Pessoa’s Lisbon for Tourists

Posted by jonathanfryer on Tuesday, 18th August, 2015

imageimageOne if the things I so love about travel is the serendipity of chance encounters with unknown books in other people’s bookshelves, which is how I came across Fernando Pessoa’s Lisbon: What the Tourist Should See (Bilingual edition, Companhia das Lettras, 1992) here in Fortaleza, Brazil. Widely recognised as Portugal’s second most important poet (after Camoes), Pessoa spent his formative years in Durban, South Africa, where his stepfather was Portuguese Consul, and he wrote this little guidebook in English in the 1920s, by which time he was well installed in Lisbon, a city he adored.
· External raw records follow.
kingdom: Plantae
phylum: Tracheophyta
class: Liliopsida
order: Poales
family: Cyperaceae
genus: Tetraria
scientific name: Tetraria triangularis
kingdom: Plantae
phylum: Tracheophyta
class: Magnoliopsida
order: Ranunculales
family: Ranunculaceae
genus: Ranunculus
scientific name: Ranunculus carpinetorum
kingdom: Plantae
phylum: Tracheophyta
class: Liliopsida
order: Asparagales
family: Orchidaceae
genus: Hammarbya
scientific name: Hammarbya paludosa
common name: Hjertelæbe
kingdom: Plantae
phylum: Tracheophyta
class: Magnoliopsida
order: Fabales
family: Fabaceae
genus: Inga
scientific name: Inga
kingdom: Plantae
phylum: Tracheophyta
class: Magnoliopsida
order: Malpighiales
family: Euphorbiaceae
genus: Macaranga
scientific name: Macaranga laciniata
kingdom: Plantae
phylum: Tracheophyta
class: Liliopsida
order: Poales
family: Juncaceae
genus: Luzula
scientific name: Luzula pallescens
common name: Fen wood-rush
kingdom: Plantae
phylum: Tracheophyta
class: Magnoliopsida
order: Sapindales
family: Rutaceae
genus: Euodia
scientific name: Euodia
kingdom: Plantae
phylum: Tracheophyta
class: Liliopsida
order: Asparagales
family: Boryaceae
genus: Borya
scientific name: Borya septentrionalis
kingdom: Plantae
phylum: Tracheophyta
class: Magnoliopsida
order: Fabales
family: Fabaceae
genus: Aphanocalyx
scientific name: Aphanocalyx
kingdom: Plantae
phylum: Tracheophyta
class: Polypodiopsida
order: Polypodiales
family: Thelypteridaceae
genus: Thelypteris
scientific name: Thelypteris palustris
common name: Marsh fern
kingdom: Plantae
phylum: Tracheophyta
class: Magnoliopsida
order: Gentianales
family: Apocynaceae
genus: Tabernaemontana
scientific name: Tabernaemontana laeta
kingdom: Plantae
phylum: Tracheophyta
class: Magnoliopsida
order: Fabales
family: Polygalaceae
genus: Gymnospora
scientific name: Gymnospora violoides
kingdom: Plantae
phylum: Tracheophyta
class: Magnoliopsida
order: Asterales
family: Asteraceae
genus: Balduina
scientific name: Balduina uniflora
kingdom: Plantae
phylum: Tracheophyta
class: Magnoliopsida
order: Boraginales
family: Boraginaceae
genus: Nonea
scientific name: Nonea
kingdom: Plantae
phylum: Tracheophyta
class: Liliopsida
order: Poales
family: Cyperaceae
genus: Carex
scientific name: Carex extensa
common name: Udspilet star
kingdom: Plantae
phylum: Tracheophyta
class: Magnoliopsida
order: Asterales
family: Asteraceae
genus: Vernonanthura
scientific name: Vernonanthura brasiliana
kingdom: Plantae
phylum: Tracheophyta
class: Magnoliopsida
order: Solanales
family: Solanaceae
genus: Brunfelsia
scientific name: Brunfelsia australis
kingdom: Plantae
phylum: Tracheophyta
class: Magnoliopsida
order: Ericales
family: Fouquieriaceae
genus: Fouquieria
The manuscript was among the many papers found after his death and published posthumously. Although the book starts off as little more than a catalogue of sights that a casual visitor to Lisbon might see it starts to take on real life when Pessoa lets his romantic imagination roam in the bye ways of history. I particularly savoured glimpses of places now no longer extant, including the metallic covered market in the Praca de Figueira and the open-air public library that operated under the shady branches of a vast cedar tree. Lisbon has long been my favourite European city and this literary curiosity adds another little sparkle to its glory.